- What is needed
Please rewrite the entries below, changing every "RSS feed" to "Feed URL" and leaving everything else unchanged. Omit the pictures from your answer.

(Saved entries)
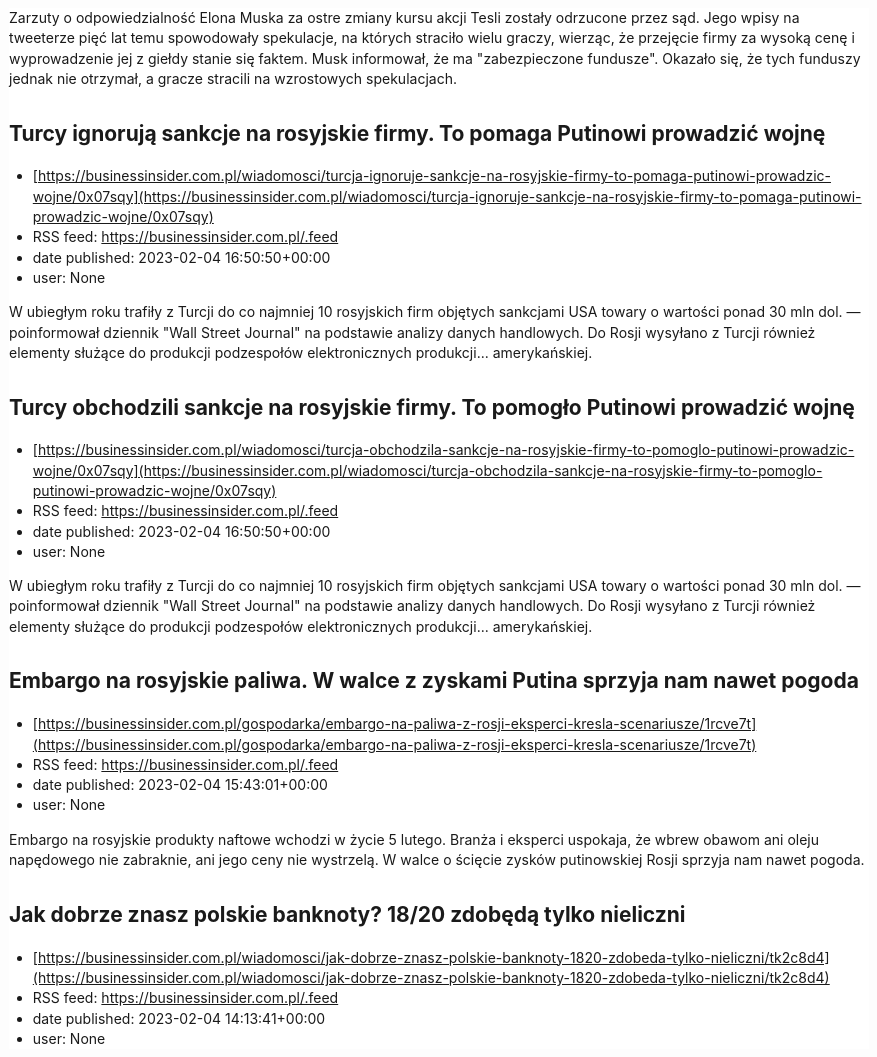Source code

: Zarzuty o odpowiedzialność Elona Muska za ostre zmiany kursu akcji Tesli zostały odrzucone przez sąd. Jego wpisy na tweeterze pięć lat temu spowodowały spekulacje, na których straciło wielu graczy, wierząc, że przejęcie firmy za wysoką cenę i wyprowadzenie jej z giełdy stanie się faktem. Musk informował, że ma "zabezpieczone fundusze". Okazało się, że tych funduszy jednak nie otrzymał, a gracze stracili na wzrostowych spekulacjach.

## Turcy ignorują sankcje na rosyjskie firmy. To pomaga Putinowi prowadzić wojnę
 - [https://businessinsider.com.pl/wiadomosci/turcja-ignoruje-sankcje-na-rosyjskie-firmy-to-pomaga-putinowi-prowadzic-wojne/0x07sqy](https://businessinsider.com.pl/wiadomosci/turcja-ignoruje-sankcje-na-rosyjskie-firmy-to-pomaga-putinowi-prowadzic-wojne/0x07sqy)
 - RSS feed: https://businessinsider.com.pl/.feed
 - date published: 2023-02-04 16:50:50+00:00
 - user: None

W ubiegłym roku trafiły z Turcji do co najmniej 10 rosyjskich firm objętych sankcjami USA towary o wartości ponad 30 mln dol. — poinformował dziennik "Wall Street Journal" na podstawie analizy danych handlowych. Do Rosji wysyłano z Turcji również elementy służące do produkcji podzespołów elektronicznych produkcji... amerykańskiej.

## Turcy obchodzili sankcje na rosyjskie firmy. To pomogło Putinowi prowadzić wojnę
 - [https://businessinsider.com.pl/wiadomosci/turcja-obchodzila-sankcje-na-rosyjskie-firmy-to-pomoglo-putinowi-prowadzic-wojne/0x07sqy](https://businessinsider.com.pl/wiadomosci/turcja-obchodzila-sankcje-na-rosyjskie-firmy-to-pomoglo-putinowi-prowadzic-wojne/0x07sqy)
 - RSS feed: https://businessinsider.com.pl/.feed
 - date published: 2023-02-04 16:50:50+00:00
 - user: None

W ubiegłym roku trafiły z Turcji do co najmniej 10 rosyjskich firm objętych sankcjami USA towary o wartości ponad 30 mln dol. — poinformował dziennik "Wall Street Journal" na podstawie analizy danych handlowych. Do Rosji wysyłano z Turcji również elementy służące do produkcji podzespołów elektronicznych produkcji... amerykańskiej.

## Embargo na rosyjskie paliwa. W walce z zyskami Putina sprzyja nam nawet pogoda
 - [https://businessinsider.com.pl/gospodarka/embargo-na-paliwa-z-rosji-eksperci-kresla-scenariusze/1rcve7t](https://businessinsider.com.pl/gospodarka/embargo-na-paliwa-z-rosji-eksperci-kresla-scenariusze/1rcve7t)
 - RSS feed: https://businessinsider.com.pl/.feed
 - date published: 2023-02-04 15:43:01+00:00
 - user: None

Embargo na rosyjskie produkty naftowe wchodzi w życie 5 lutego. Branża i eksperci uspokaja, że wbrew obawom ani oleju napędowego nie zabraknie, ani jego ceny nie wystrzelą. W walce o ścięcie zysków putinowskiej Rosji sprzyja nam nawet pogoda.

## Jak dobrze znasz polskie banknoty? 18/20 zdobędą tylko nieliczni
 - [https://businessinsider.com.pl/wiadomosci/jak-dobrze-znasz-polskie-banknoty-1820-zdobeda-tylko-nieliczni/tk2c8d4](https://businessinsider.com.pl/wiadomosci/jak-dobrze-znasz-polskie-banknoty-1820-zdobeda-tylko-nieliczni/tk2c8d4)
 - RSS feed: https://businessinsider.com.pl/.feed
 - date published: 2023-02-04 14:13:41+00:00
 - user: None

- Answer for this exercise
Source code

: Zarzuty o odpowiedzialność Elona Muska za ostre zmiany kursu akcji Tesli zostały odrzucone przez sąd. Jego wpisy na tweeterze pięć lat temu spowodowały spekulacje, na których straciło wielu graczy, wierząc, że przejęcie firmy za wysoką cenę i wyprowadzenie jej z giełdy stanie się faktem. Musk informował, że ma "zabezpieczone fundusze". Okazało się, że tych funduszy jednak nie otrzymał, a gracze stracili na wzrostowych spekulacjach.

## Turcy ignorują sankcje na rosyjskie firmy. To pomaga Putinowi prowadzić wojnę
 - [https://businessinsider.com.pl/wiadomosci/turcja-ignoruje-sankcje-na-rosyjskie-firmy-to-pomaga-putinowi-prowadzic-wojne/0x07sqy](https://businessinsider.com.pl/wiadomosci/turcja-ignoruje-sankcje-na-rosyjskie-firmy-to-pomaga-putinowi-prowadzic-wojne/0x07sqy)
 - Feed URL: https://businessinsider.com.pl/.feed
 - date published: 2023-02-04 16:50:50+00:00
 - user: None

W ubiegłym roku trafiły z Turcji do co najmniej 10 rosyjskich firm objętych sankcjami USA towary o wartości ponad 30 mln dol. — poinformował dziennik "Wall Street Journal" na podstawie analizy danych handlowych. Do Rosji wysyłano z Turcji również elementy służące do produkcji podzespołów elektronicznych produkcji... amerykańskiej.

## Turcy obchodzili sankcje na rosyjskie firmy. To pomogło Putinowi prowadzić wojnę
 - [https://businessinsider.com.pl/wiadomosci/turcja-obchodzila-sankcje-na-rosyjskie-firmy-to-pomoglo-putinowi-prowadzic-wojne/0x07sqy](https://businessinsider.com.pl/wiadomosci/turcja-obchodzila-sankcje-na-rosyjskie-firmy-to-pomoglo-putinowi-prowadzic-wojne/0x07sqy)
 - Feed URL: https://businessinsider.com.pl/.feed
 - date published: 2023-02-04 16:50:50+00:00
 - user: None

W ubiegłym roku trafiły z Turcji do co najmniej 10 rosyjskich firm objętych sankcjami USA towary o wartości ponad 30 mln dol. — poinformował dziennik "Wall Street Journal" na podstawie analizy danych handlowych. Do Rosji wysyłano z Turcji również elementy służące do produkcji podzespołów elektronicznych produkcji... amerykańskiej.

## Embargo na rosyjskie paliwa. W walce z zyskami Putina sprzyja nam nawet pogoda
 - [https://businessinsider.com.pl/gospodarka/embargo-na-paliwa-z-rosji-eksperci-kresla-scenariusze/1rcve7t](https://businessinsider.com.pl/gospodarka/embargo-na-paliwa-z-rosji-eksperci-kresla-scenariusze/1rcve7t)
 - Feed URL: https://businessinsider.com.pl/.feed
 - date published: 2023-02-04 15:43:01+00:00
 - user: None

Embargo na rosyjskie produkty naftowe wchodzi w życie 5 lutego. Branża i eksperci uspokaja, że wbrew obawom ani oleju napędowego nie zabraknie, ani jego ceny nie wystrzelą. W walce o ścięcie zysków putinowskiej Rosji sprzyja nam nawet pogoda.

## Jak dobrze znasz polskie banknoty? 18/20 zdobędą tylko nieliczni
 - [https://businessinsider.com.pl/wiadomosci/jak-dobrze-znasz-polskie-banknoty-1820-zdobeda-tylko-nieliczni/tk2c8d4](https://businessinsider.com.pl/wiadomosci/jak-dobrze-znasz-polskie-banknoty-1820-zdobeda-tylko-nieliczni/tk2c8d4)
 - Feed URL: https://businessinsider.com.pl/.feed
 - date published: 2023-02-04 14:13:41+00:00
 - user: None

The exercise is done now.